関数には,1つの行をもとに1つの値を返す「単一行関数」と,複数の行をもとに1つの値を返す「グループ関数」の2つがあります。
前回説明した単一関数の主なものは,数値関数,文字関数,日付関数,変換関数,一般関数ですが,そのほかにもDECODEやCASE式などの関数があります。例えば,DECODE関数の実行例は次のとおりです(図1)。
図1●DECODE関数の実行例 |
同様のことは,CASE式でも行うことができます。図2を確認してください。
図2●CASE式の実行例 |
いずれも,DEPTNOが「10」の行には「経理部」を,「20」の行には「マーケティング部」を,というように1つの行に対して1つの値を戻しています。
では,次の問合せを見てみましょう(図3)。
図3●SUMの実行例 |
SUMは,SUMMARYの略で,合計を求める関数です。Excelなどにもある関数ですから,説明がなくても分かったことでしょう。
主なグループ関数
合計は1行だけで求めることは,通常しないはずです。複数の行から合計値を求めることでしょう。つまり,SUMは「グループ関数」です。グループ関数の主な関数は,表1のとおりです。
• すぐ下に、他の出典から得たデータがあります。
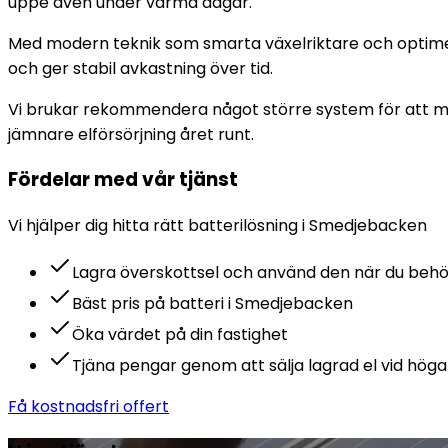
uppe även under varma dagar.
Med modern teknik som smarta växelriktare och optimer
och ger stabil avkastning över tid.
Vi brukar rekommendera något större system för att max
jämnare elförsörjning året runt.
Fördelar med vår tjänst
Vi hjälper dig hitta rätt
batteri
lösning i
Smedjebacken
Lagra överskottsel och använd den när du beh
Bäst pris på batteri i Smedjebacken
Öka värdet på din fastighet
Tjäna pengar genom att sälja lagrad el vid höga
Få kostnadsfri offert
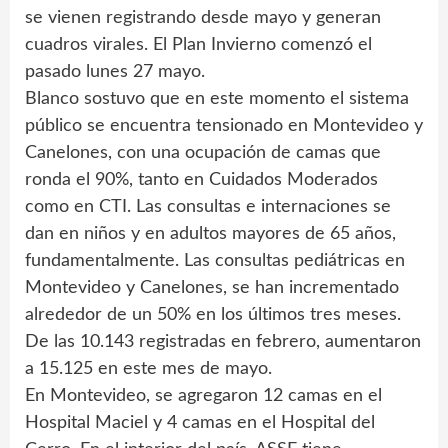
se vienen registrando desde mayo y generan
cuadros virales. El Plan Invierno comenzó el
pasado lunes 27 mayo.
Blanco sostuvo que en este momento el sistema
público se encuentra tensionado en Montevideo y
Canelones, con una ocupación de camas que
ronda el 90%, tanto en Cuidados Moderados
como en CTI. Las consultas e internaciones se
dan en niños y en adultos mayores de 65 años,
fundamentalmente. Las consultas pediátricas en
Montevideo y Canelones, se han incrementado
alrededor de un 50% en los últimos tres meses.
De las 10.143 registradas en febrero, aumentaron
a 15.125 en este mes de mayo.
En Montevideo, se agregaron 12 camas en el
Hospital Maciel y 4 camas en el Hospital del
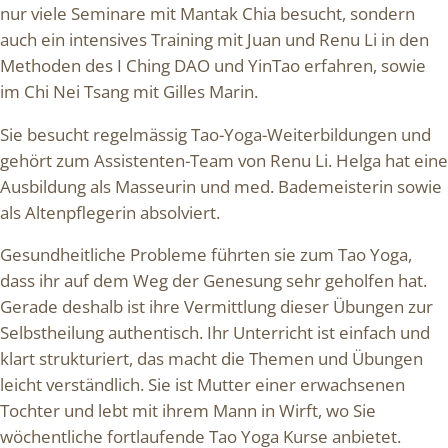
nur viele Seminare mit Mantak Chia besucht, sondern
auch ein intensives Training mit Juan und Renu Li in den
Methoden des I Ching DAO und YinTao erfahren, sowie
im Chi Nei Tsang mit Gilles Marin.
Sie besucht regelmässig Tao-Yoga-Weiterbildungen und
gehört zum Assistenten-Team von Renu Li. Helga hat eine
Ausbildung als Masseurin und med. Bademeisterin sowie
als Altenpflegerin absolviert.
Gesundheitliche Probleme führten sie zum Tao Yoga,
dass ihr auf dem Weg der Genesung sehr geholfen hat.
Gerade deshalb ist ihre Vermittlung dieser Übungen zur
Selbstheilung authentisch. Ihr Unterricht ist einfach und
klart strukturiert, das macht die Themen und Übungen
leicht verständlich. Sie ist Mutter einer erwachsenen
Tochter und lebt mit ihrem Mann in Wirft, wo Sie
wöchentliche fortlaufende Tao Yoga Kurse anbietet.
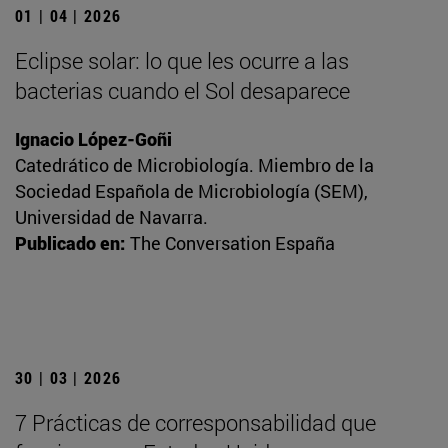
01 | 04 | 2026
Eclipse solar: lo que les ocurre a las
bacterias cuando el Sol desaparece
Ignacio López-Goñi
Catedrático de Microbiología. Miembro de la
Sociedad Española de Microbiología (SEM),
Universidad de Navarra.
Publicado en:
The Conversation España
30 | 03 | 2026
7 Prácticas de corresponsabilidad que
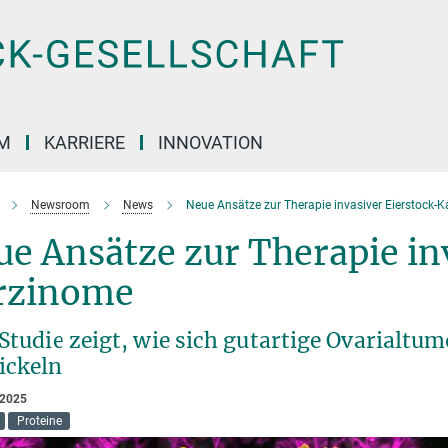
M
KARRIERE
INNOVATION
Newsroom
News
Neue Ansätze zur Therapie invasiver Eierstock-
e Ansätze zur Therapie in
rzinome
 Studie zeigt, wie sich gutartige Ovarialt
ickeln
 2025
Proteine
関数 | 意味 | 数値型 | 文字型 | 日付型 |
---|---|---|---|---|
SUM | 合計 | ○ | ||
AVG | 平均 | ○ | ||
MAX | 最大 | ○ | ○ | ○ |
MIN | 最小 | ○ | ○ | ○ |
COUNT | 行数 | ○ | ○ | ○ |
SUMとAVGは,数値型のみが対象です。文字列の合計って考えられませんよね。
しかし,文字型の列も日付型の列もORDER BY句で並び替えることができました(第2回の4ページ目を参照)。ということは,最も大きい値,小さい値が求められるということですから,MAXとMINが使用できます。ORDER BY句と同様に,古い日付が小さい,新しい日付が大きいと解釈されます。文字列は文字コード順に大きいか小さいかを判断します。
図4を見てみましょう。
図4●MAXとMINの実行 [画像のクリックで拡大表示] |
これらのグループ関数は,NULL値は処理対象としません。